[Start of Attachment]

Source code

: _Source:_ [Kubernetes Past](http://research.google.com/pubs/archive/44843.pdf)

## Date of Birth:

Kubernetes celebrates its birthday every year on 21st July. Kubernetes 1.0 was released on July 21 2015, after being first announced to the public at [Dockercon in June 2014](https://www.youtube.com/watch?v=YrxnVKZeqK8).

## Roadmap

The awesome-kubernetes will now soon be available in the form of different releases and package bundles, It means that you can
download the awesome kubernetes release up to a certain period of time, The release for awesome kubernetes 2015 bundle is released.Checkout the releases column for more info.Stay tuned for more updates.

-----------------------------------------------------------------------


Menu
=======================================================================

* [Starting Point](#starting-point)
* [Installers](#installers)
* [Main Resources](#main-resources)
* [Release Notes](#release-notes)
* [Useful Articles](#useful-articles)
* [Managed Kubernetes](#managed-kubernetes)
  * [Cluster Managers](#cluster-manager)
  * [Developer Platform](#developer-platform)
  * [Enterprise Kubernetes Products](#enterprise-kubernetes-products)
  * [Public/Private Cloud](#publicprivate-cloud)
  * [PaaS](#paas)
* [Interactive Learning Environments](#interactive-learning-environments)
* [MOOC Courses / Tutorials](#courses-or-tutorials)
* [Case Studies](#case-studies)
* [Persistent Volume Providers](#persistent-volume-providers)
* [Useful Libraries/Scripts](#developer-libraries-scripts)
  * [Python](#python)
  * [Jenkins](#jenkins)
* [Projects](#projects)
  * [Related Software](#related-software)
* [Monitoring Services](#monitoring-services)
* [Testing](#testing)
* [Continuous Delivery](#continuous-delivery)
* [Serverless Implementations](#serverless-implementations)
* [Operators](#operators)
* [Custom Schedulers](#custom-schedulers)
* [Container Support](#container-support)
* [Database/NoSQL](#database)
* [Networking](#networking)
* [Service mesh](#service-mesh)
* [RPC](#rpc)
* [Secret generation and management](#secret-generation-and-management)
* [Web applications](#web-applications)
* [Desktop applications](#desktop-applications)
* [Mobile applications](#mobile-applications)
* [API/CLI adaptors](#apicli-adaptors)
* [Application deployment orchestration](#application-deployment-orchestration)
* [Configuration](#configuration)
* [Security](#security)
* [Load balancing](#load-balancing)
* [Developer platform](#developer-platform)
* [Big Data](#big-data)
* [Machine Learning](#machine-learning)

[End of Attachment]

Problem description » Please retype the entries above in full, exactly as they stand.

Solution to the problem »
Source code

: _Source:_ [Kubernetes Past](http://research.google.com/pubs/archive/44843.pdf)

## Date of Birth:

Kubernetes celebrates its birthday every year on 21st July. Kubernetes 1.0 was released on July 21 2015, after being first announced to the public at [Dockercon in June 2014](https://www.youtube.com/watch?v=YrxnVKZeqK8).

## Roadmap

The awesome-kubernetes will now soon be available in the form of different releases and package bundles, It means that you can
download the awesome kubernetes release up to a certain period of time, The release for awesome kubernetes 2015 bundle is released.Checkout the releases column for more info.Stay tuned for more updates.

-----------------------------------------------------------------------


Menu
=======================================================================

* [Starting Point](#starting-point)
* [Installers](#installers)
* [Main Resources](#main-resources)
* [Release Notes](#release-notes)
* [Useful Articles](#useful-articles)
* [Managed Kubernetes](#managed-kubernetes)
  * [Cluster Managers](#cluster-manager)
  * [Developer Platform](#developer-platform)
  * [Enterprise Kubernetes Products](#enterprise-kubernetes-products)
  * [Public/Private Cloud](#publicprivate-cloud)
  * [PaaS](#paas)
* [Interactive Learning Environments](#interactive-learning-environments)
* [MOOC Courses / Tutorials](#courses-or-tutorials)
* [Case Studies](#case-studies)
* [Persistent Volume Providers](#persistent-volume-providers)
* [Useful Libraries/Scripts](#developer-libraries-scripts)
  * [Python](#python)
  * [Jenkins](#jenkins)
* [Projects](#projects)
  * [Related Software](#related-software)
* [Monitoring Services](#monitoring-services)
* [Testing](#testing)
* [Continuous Delivery](#continuous-delivery)
* [Serverless Implementations](#serverless-implementations)
* [Operators](#operators)
* [Custom Schedulers](#custom-schedulers)
* [Container Support](#container-support)
* [Database/NoSQL](#database)
* [Networking](#networking)
* [Service mesh](#service-mesh)
* [RPC](#rpc)
* [Secret generation and management](#secret-generation-and-management)
* [Web applications](#web-applications)
* [Desktop applications](#desktop-applications)
* [Mobile applications](#mobile-applications)
* [API/CLI adaptors](#apicli-adaptors)
* [Application deployment orchestration](#application-deployment-orchestration)
* [Configuration](#configuration)
* [Security](#security)
* [Load balancing](#load-balancing)
* [Developer platform](#developer-platform)
* [Big Data](#big-data)
* [Machine Learning](#machine-learning)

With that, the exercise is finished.